The core idea is to swap pricey nickel and cobalt for sulfur. Gelion brings its NES cathode material based on Nano-Encapsulated Sulfur, Nissan adds its own solid-state know-how, and Oxford handles advanced anode materials and cell-level engineering. The target is a high-power, high-energy lithium-sulfur pack that is safer, cheaper and longer-lasting than current chemistries.
Project budget runs to roughly £3.4 million (around $4.5 million). Of that, £2.4 million comes as a grant from UK government agency Innovate UK under its Battery Innovation Concept Development programme, with £1.6 million going directly to Gelion's UK subsidiary.
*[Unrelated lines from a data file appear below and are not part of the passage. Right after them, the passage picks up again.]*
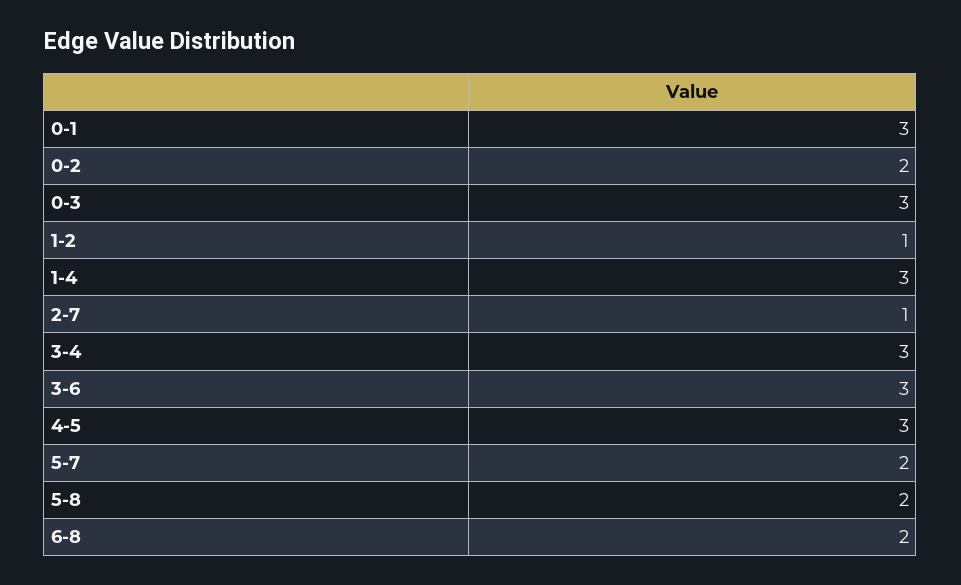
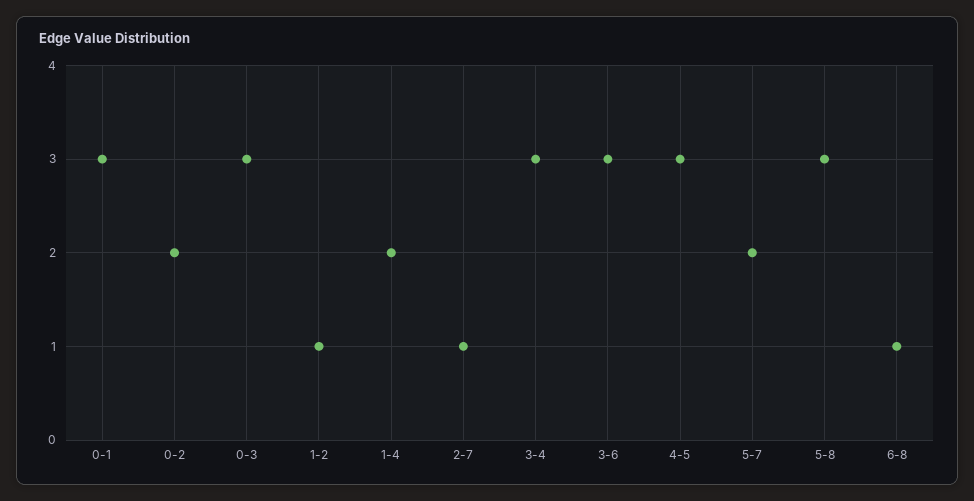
  {
    "0-1": 3,
    "0-2": 2,
    "0-3": 3,
    "1-2": 1,
-   "1-4": 3,
+   "1-4": 2,
    "2-7": 1,
    "3-4": 3,
    "3-6": 3,
    "4-5": 3,
    "5-7": 2,
-   "5-8": 2,
+   "5-8": 3,
-   "6-8": 2
+   "6-8": 1
  }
A Longspur Capital research note framed the project as a shot at making battery materials in the West more cheaply than China does today.
Nissan has its own solid-state roadmap to back this up. The company started running an all-solid-state battery pilot line at its Yokohama plant back in January 2025 and is also working with US-based LiCAP Technologies on a dry electrode process designed to drive costs down. The goal is to launch the first EV powered by an in-house solid-state battery in fiscal year 2028. The Gelion tie-up slots into the British EV36Zero programme built around the Sunderland manufacturing hub.
For buyers, the upshot is simple: if the tech makes it to series production, EVs could gain longer range, faster charging and less exposure to expensive metals. But mass market is still a long way off. China is already testing its own solid-state chemistries, and BYD plans limited batches of solid-state cells in 2027, ramping up to mass production closer to 2030.